PROBLEM: Your answer is the lines below, exactly, from the one that contains "tremors (uncontrolled shaking)" through the one that contains "Page 7 of 7", both included.

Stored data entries
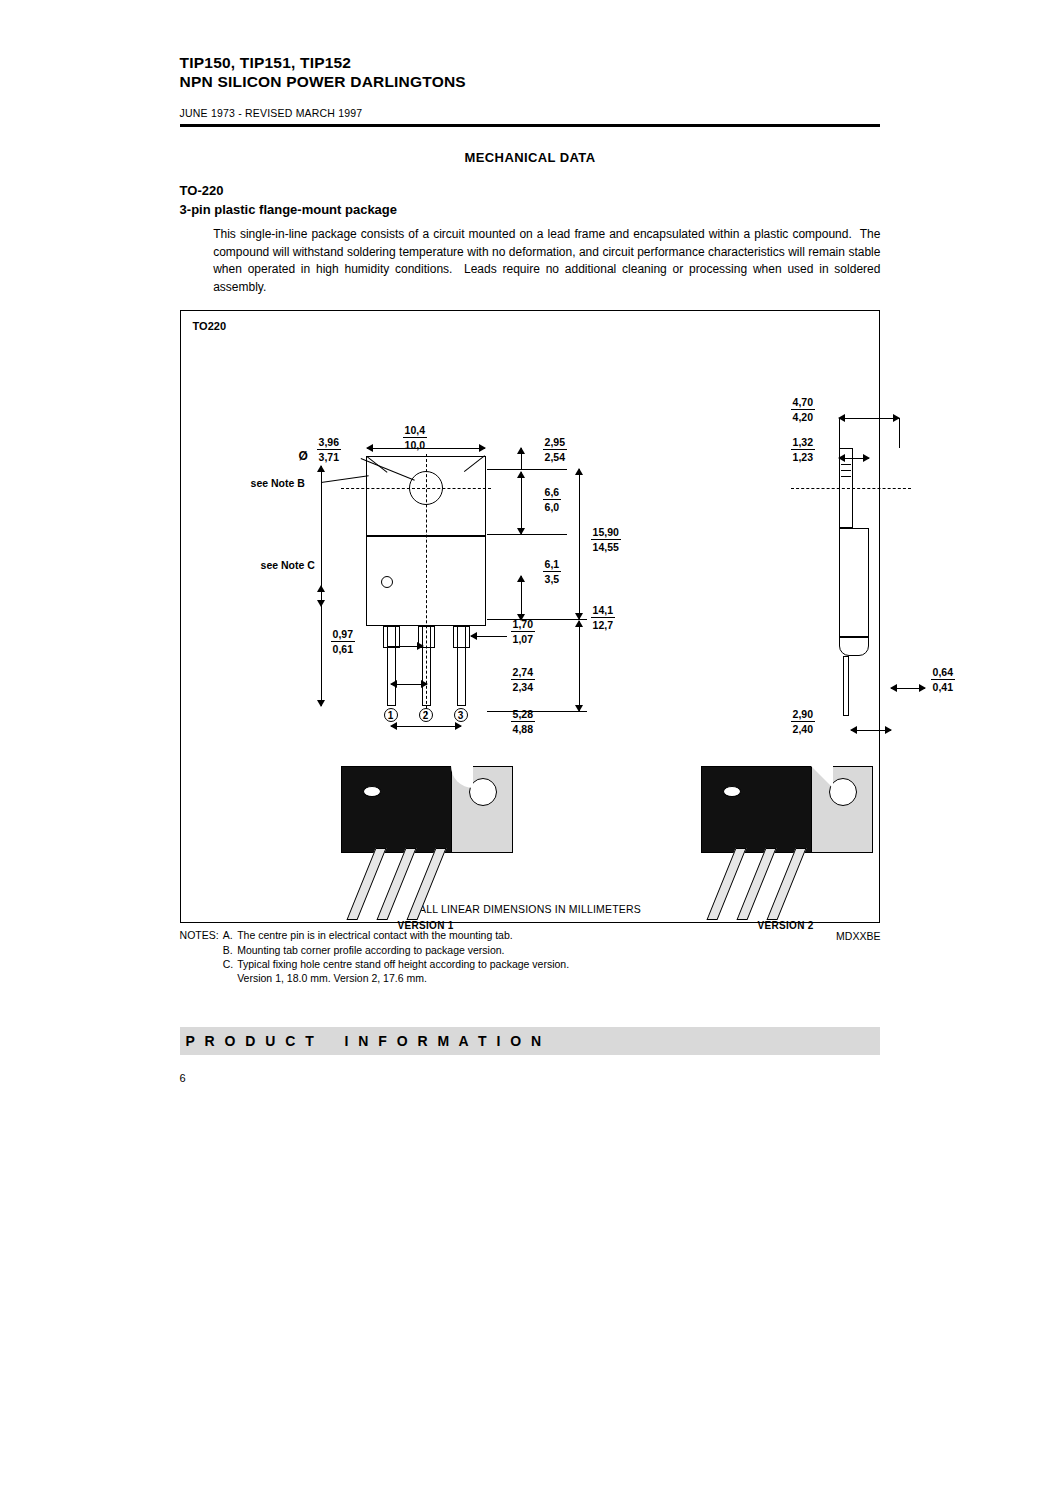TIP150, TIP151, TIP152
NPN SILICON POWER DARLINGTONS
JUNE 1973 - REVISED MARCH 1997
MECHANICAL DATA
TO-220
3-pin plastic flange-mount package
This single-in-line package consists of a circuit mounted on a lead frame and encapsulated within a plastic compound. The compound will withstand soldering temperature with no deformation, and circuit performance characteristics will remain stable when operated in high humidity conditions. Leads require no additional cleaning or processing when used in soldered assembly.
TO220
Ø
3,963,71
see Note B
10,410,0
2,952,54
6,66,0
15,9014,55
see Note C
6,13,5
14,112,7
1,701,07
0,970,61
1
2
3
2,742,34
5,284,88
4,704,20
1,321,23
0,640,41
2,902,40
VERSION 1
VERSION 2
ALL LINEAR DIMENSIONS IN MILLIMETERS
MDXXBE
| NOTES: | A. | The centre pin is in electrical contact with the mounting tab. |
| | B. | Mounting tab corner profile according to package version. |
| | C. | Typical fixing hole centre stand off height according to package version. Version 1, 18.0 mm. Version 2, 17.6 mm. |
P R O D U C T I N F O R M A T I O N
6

* * *

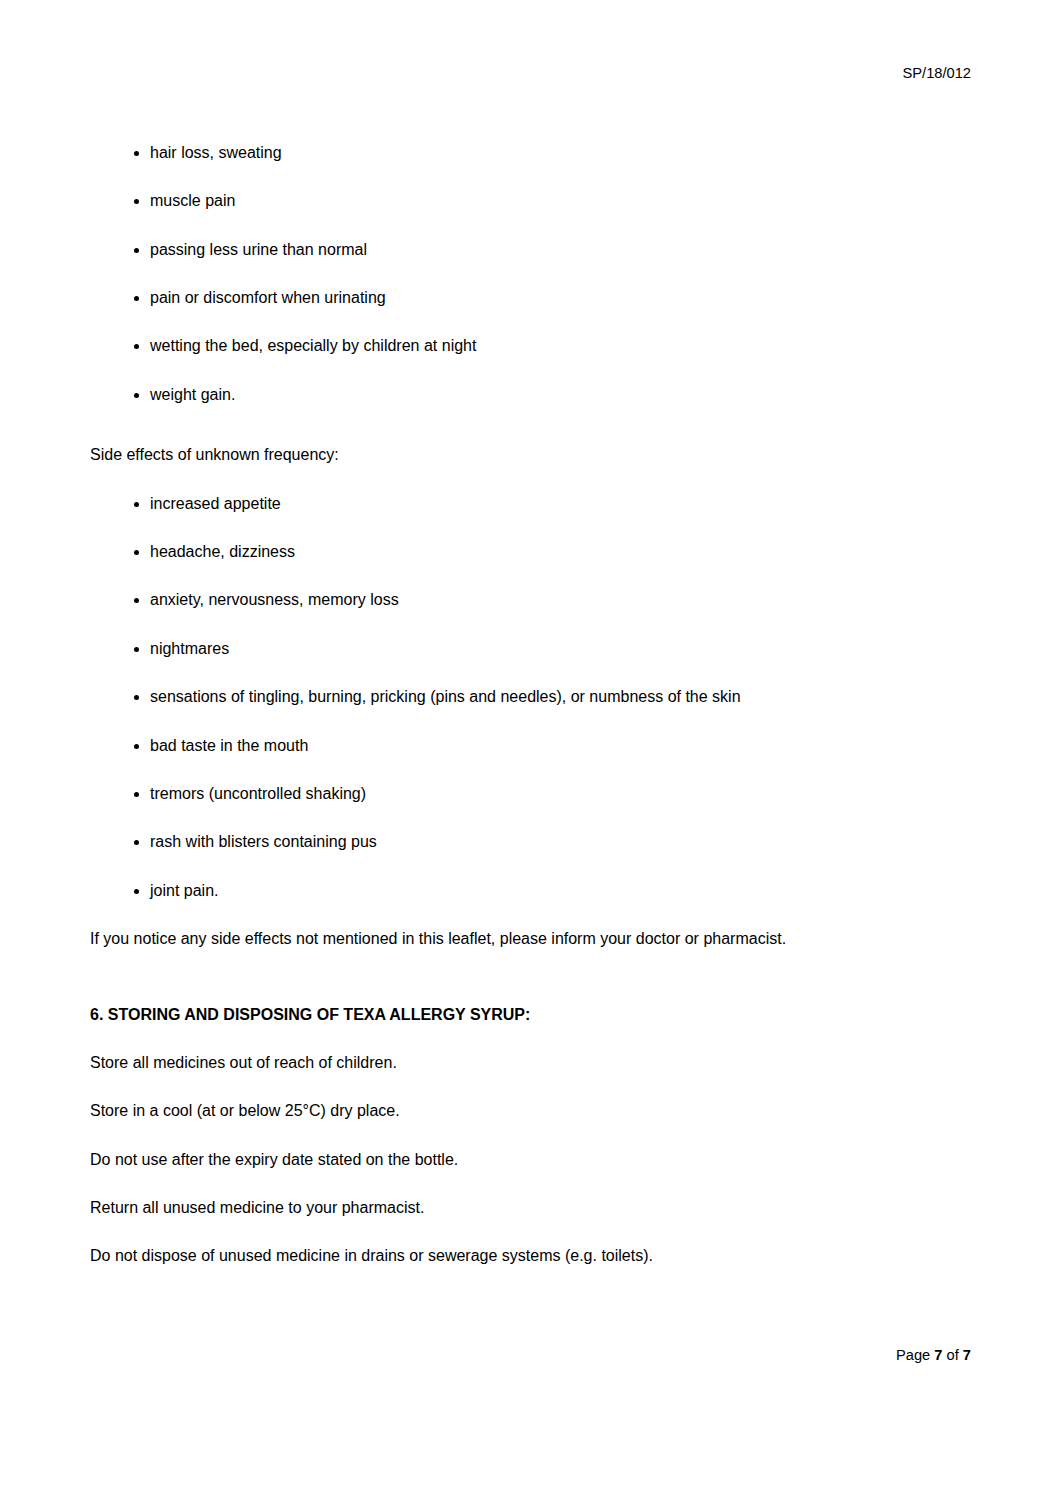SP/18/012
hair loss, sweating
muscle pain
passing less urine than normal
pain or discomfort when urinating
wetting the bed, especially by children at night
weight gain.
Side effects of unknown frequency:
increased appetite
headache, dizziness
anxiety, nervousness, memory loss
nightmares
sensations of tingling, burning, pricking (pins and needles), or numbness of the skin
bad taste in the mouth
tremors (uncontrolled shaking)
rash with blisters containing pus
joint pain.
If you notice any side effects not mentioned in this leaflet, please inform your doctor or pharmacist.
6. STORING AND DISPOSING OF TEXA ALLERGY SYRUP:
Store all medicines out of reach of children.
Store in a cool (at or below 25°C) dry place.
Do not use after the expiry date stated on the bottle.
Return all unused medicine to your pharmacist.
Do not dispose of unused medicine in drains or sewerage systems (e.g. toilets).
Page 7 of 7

--

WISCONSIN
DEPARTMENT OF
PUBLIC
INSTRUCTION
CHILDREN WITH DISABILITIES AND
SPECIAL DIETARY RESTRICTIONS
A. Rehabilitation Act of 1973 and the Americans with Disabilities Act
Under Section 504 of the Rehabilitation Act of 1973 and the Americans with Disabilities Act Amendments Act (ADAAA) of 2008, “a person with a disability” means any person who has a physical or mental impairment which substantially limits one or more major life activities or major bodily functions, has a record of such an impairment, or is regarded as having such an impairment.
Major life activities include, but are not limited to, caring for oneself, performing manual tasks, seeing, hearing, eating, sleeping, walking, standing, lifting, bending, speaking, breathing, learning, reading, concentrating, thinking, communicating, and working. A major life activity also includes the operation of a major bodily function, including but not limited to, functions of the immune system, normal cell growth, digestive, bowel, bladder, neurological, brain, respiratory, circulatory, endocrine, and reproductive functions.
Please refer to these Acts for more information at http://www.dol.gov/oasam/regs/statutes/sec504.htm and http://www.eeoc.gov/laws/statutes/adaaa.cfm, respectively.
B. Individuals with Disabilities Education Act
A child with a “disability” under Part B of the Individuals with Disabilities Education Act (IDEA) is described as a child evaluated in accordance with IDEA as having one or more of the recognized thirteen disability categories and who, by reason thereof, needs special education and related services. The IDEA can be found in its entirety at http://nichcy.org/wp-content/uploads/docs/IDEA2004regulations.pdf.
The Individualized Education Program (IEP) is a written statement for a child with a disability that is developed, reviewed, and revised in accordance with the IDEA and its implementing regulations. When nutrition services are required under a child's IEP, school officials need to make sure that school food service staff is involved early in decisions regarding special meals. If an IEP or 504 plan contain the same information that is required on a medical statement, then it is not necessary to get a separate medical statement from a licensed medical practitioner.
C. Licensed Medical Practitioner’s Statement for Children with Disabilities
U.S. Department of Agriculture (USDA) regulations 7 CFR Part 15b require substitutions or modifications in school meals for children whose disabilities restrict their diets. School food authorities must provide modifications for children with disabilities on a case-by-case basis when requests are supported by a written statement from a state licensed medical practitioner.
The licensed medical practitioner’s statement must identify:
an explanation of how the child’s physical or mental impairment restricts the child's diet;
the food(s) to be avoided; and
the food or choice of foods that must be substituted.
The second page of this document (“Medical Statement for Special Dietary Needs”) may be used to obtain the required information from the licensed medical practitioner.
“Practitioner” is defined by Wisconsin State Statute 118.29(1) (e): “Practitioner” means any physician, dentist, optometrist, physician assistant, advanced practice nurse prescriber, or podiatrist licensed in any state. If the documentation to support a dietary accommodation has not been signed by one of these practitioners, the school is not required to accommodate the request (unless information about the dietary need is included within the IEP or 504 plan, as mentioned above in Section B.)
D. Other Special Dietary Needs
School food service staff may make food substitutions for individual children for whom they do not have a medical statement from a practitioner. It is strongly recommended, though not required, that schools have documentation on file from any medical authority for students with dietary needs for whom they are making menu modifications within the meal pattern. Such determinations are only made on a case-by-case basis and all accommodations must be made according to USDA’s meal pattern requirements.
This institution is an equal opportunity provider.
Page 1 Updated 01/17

SOLVED EXERCISE:
tremors (uncontrolled shaking)
rash with blisters containing pus
joint pain.
If you notice any side effects not mentioned in this leaflet, please inform your doctor or pharmacist.
6. STORING AND DISPOSING OF TEXA ALLERGY SYRUP:
Store all medicines out of reach of children.
Store in a cool (at or below 25°C) dry place.
Do not use after the expiry date stated on the bottle.
Return all unused medicine to your pharmacist.
Do not dispose of unused medicine in drains or sewerage systems (e.g. toilets).
Page 7 of 7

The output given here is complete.